IV. Industry Application Scenarios and Technical Adaptation Solutions

In high-temperature environments (>80℃) in the metallurgical industry, it is recommended to give priority to the TS-TS202 model with a high-temperature heat dissipation fin, which uses an alumina ceramic sensor manufactured with a special sintering process, with an upper operating temperature limit of up to 150℃. For SIL2-certified scenarios in the petrochemical industry, the safety barrier design of the CEMPX-CEMPX215 series certified by TÜV can achieve a dangerous failure probability of <1E-9/h. In the customized solution provided by Xi'an Shenghongchuang for the Shaanxi Coal Group project, the diaphragm material of the HP-31D pressure transmitter was upgraded to Monel alloy, successfully coping with harsh operating conditions with a Cl- concentration of 50,000ppm.

V. Why Choose Our Professional Services

As a national high-tech enterprise, we have three core technical patents (patent numbers: ZL2018101432.X, etc.), and our production base is equipped with a German CPK process control system to ensure that every YM-1 pressure transmitter leaving the factory has a CPK value of ≥1.67. To address difficult issues in technical evaluation, we provide: 1) free 48-hour limit testing of samples; 2) verification through third-party CNAS inspection reports; 3) exclusive 1-to-1 technical consulting services for the industry. Contact us now to obtain the Pressure Transmitter Selection White Paper and comparative test videos of DG-DG1215 and EJA120A.
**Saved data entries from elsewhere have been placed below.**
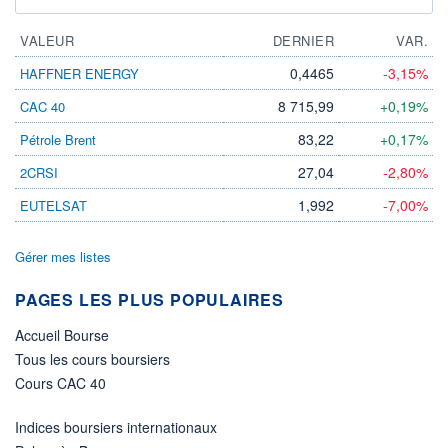
VALEUR
DERNIER
VAR.
0,4465
-3,15%
HAFFNER ENERGY
8 715,99
+0,19%
CAC 40
83,22
+0,17%
Pétrole Brent
27,04
-2,80%
2CRSI
1,992
-7,00%
EUTELSAT
Gérer mes listes
PAGES LES PLUS POPULAIRES
Accueil Bourse
Tous les cours boursiers
Cours CAC 40
Indices boursiers internationaux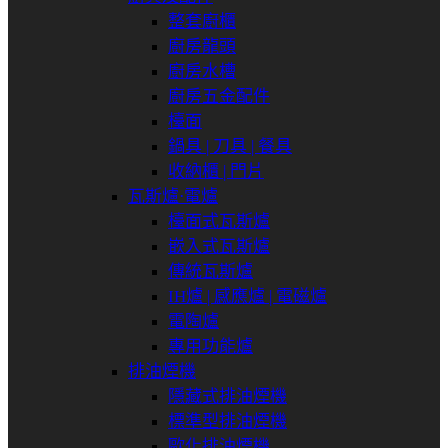
整套廚櫃
廚房龍頭
廚房水槽
廚房五金配件
檯面
鍋具 | 刀具 | 餐具
收納櫃 | 門片
瓦斯爐⋅電爐
檯面式瓦斯爐
嵌入式瓦斯爐
傳統瓦斯爐
IH爐 | 感應爐 | 電磁爐
電陶爐
專用功能爐
排油煙機
隱藏式排油煙機
標準型排油煙機
歐化排油煙機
VI. Answers to Common Technical Questions

Q: How to choose between diffused silicon and ceramic capacitive technology?
A: Diffused silicon is more suitable for micro-pressure measurement (<6kPa), while capacitive technology has advantages in high-pressure applications (>10MPa). Our EJA120A high-precision intelligent differential pressure transmitter uses composite sensing technology to maintain ±0.075% accuracy across the full range from 0.16kPa-10MPa.

Q: What is the impact of the installation position on measurement accuracy?
A: According to the ISO/TR 12764 standard, it is recommended to install the PMT-PMT120 on a vertical pipe section with vibration <2g. If installed horizontally, a static pressure error compensation of ≤0.25kPa is required. We provide a free calculation tool for installation orientation compensation coefficients.
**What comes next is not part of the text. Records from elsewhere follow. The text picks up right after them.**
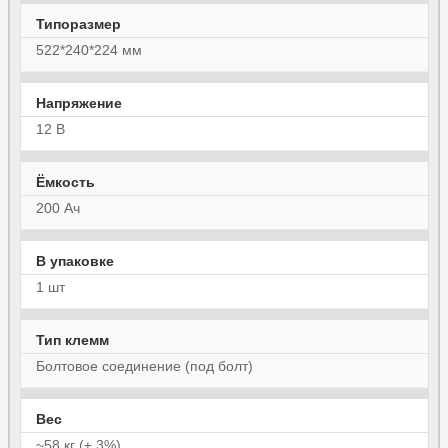
Типоразмер
522*240*224 мм
Напряжение
12 В
Ёмкость
200 Ач
В упаковке
1 шт
Тип клемм
Болтовое соединение (под болт)
Вес
~58 кг (± 3%)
Q: How to verify the true place of origin of the sensor?
A: Verification can be carried out through three methods: 1) matching the chip laser-engraved code with the customs declaration form; 2) querying the raw material batch traceability system; 3) observing the silicon lattice structure through SEM scanning. All our products can provide a complete chain of certificates of origin.